# CONSIGNE 1
D'après le passage sur l'éducation inclusive, quel pays a lui aussi mis en avant l'importance de la mise en réseau d'établissements scolaires ?
# CONSIGNE 2
Recopiez fidèlement le passage sur l'éducation inclusive, de « La constitution de » jusqu'à « une éducation inclusive. ».

# PASSAGE À EXAMINER

"""

La constitution de réseaux entre écoles pilotes est un élément important
de ce projet
, car elle contribue à l’échange de
bonnes pratiques et favorise l’apprentissage mutuel concernant l’éducation
inclusive. L’importance de la mise en réseau d’établissements scolaires
a été citée également par l’Estonie dans sa réponse au questionnaire
sur l’accès à l’école (voir le point 4.1 ci-dessous).
36. Il n’est pas facile de mettre en œuvre une éducation inclusive.
Divers obstacles doivent être surmontés. Le programme conjoint a
identifié des obstacles spécifiques, notamment:
- obstacles sociaux et financiers
– le soutien aux élèves et l’aide aux familles défavorisées varient considérablement
selon les pays en Europe; l’environnement social peut être insuffisamment encourageant;
l’origine et la situation sociales peuvent engendrer un manque d’espoir
et de perspectives;
- obstacles culturels – difficulté de grandir dans un environnement
qui ne valorise pas l’éducation;
- maîtrise de la langue – ceux qui ne maîtrisent pas suffisamment
la/les langue(s) d’enseignement, mais aussi ceux qui ont une maîtrise
insuffisante de leur langue maternelle ont du mal à accéder à un programme
éducatif;
- obstacles administratifs – par exemple l’absence de documents
d’identité (migrants en situation irrégulière, réfugiés ou non;
enfants des rues).
37. Je tiens à souligner que l’éducation est déterminante pour
l’avenir des enfants. Il n’est pas possible de mettre en place une
formation personnalisée, mais il faut essayer d’établir un système
d’éducation qui stimule intensivement les enfants et les aide à
développer leurs capacités dès leur plus jeune âge.
38. Un autre obstacle empêche les enfants de recevoir une instruction
ou de la poursuivre jusqu’au plus haut niveau: le manque d’investissement
des parents dans leur scolarité. Plusieurs études internationales soulignent
l’importance fondamentale du soutien familial dans le développement
des capacités de lecture de l’enfant. Il suffit aux parents ou aux
tuteurs de parler en bien de la lecture et du plaisir d’apprendre
pour que l’enfant effectue des progrès notables en lecture. Le temps
consacré aux activités d’alphabétisation joue un rôle essentiel
dans l’acquisition des compétences élémentaires en lecture et dans
leur ancrage à long terme. D’après une étude d’envergure menée récemment
en Angleterre, sept activités pratiquées dans le milieu familial
– écouter quelqu’un faire la lecture, aller à la bibliothèque, jouer
avec les chiffres, peindre et dessiner, apprendre l’alphabet et
les chiffres et chanter ou réciter des chansons/poèmes/comptines
– permettraient de prédire les capacités de lecture, d’écriture
et de calcul futures d’un enfant mieux que n’importe quelle autre variable
étudiée, parmi lesquelles la situation socio-économique, le niveau
d’éducation des parents et les revenus du foyer.

"""

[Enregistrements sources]
"""

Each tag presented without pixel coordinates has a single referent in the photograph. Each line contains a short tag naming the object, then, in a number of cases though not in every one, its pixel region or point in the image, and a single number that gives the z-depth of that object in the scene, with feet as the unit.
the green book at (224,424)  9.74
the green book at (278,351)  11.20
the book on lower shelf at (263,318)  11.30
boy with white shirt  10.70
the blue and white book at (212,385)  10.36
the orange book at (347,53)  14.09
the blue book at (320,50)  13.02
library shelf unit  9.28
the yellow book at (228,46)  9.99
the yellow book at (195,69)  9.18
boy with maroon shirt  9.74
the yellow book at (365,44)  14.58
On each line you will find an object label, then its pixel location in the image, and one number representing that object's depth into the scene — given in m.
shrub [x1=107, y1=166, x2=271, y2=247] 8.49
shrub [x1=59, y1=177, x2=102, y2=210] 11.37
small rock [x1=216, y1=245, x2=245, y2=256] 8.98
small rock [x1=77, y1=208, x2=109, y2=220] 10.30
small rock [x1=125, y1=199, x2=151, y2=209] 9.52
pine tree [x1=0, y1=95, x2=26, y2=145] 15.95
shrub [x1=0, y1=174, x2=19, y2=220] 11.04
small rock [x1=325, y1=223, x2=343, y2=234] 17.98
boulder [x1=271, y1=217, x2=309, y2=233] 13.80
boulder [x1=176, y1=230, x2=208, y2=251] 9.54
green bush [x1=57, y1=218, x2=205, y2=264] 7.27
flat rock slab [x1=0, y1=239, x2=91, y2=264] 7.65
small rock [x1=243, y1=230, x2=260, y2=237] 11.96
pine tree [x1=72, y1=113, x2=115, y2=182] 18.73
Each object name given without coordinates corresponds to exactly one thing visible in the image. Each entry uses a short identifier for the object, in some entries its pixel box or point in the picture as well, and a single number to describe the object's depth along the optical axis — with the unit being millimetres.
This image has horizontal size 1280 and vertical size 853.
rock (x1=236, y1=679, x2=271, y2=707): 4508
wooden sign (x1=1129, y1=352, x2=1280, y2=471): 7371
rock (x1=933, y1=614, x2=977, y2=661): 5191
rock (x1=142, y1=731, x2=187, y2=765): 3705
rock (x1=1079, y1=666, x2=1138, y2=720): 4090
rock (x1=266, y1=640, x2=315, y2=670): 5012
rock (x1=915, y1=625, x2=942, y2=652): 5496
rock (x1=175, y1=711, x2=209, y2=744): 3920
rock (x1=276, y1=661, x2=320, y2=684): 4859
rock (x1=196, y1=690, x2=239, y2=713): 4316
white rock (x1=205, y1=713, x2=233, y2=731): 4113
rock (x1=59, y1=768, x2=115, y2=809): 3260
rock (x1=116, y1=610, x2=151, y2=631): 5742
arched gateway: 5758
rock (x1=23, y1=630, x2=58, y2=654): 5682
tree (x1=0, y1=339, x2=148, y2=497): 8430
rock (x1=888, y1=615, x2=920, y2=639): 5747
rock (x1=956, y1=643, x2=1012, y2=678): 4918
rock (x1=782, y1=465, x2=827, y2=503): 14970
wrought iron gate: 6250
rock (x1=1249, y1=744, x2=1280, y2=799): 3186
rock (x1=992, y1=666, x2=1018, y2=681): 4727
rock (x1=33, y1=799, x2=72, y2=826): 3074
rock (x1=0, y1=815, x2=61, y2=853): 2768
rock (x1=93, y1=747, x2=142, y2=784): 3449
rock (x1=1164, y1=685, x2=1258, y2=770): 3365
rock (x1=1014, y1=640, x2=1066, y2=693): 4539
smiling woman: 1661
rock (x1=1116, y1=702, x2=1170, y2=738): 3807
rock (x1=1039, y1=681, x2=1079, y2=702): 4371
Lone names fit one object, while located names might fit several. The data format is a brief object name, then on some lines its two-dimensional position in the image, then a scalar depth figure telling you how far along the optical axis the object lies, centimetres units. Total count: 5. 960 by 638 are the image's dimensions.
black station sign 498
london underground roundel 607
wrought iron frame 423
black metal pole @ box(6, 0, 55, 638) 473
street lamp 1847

"""

# RÉPONSE ATTENDUE 1
L'Estonie, dans sa réponse au questionnaire sur l'accès à l'école.

# RÉPONSE ATTENDUE 2
La constitution de réseaux entre écoles pilotes est un élément important
de ce projet
, car elle contribue à l’échange de
bonnes pratiques et favorise l’apprentissage mutuel concernant l’éducation
inclusive. L’importance de la mise en réseau d’établissements scolaires
a été citée également par l’Estonie dans sa réponse au questionnaire
sur l’accès à l’école (voir le point 4.1 ci-dessous).
36. Il n’est pas facile de mettre en œuvre une éducation inclusive.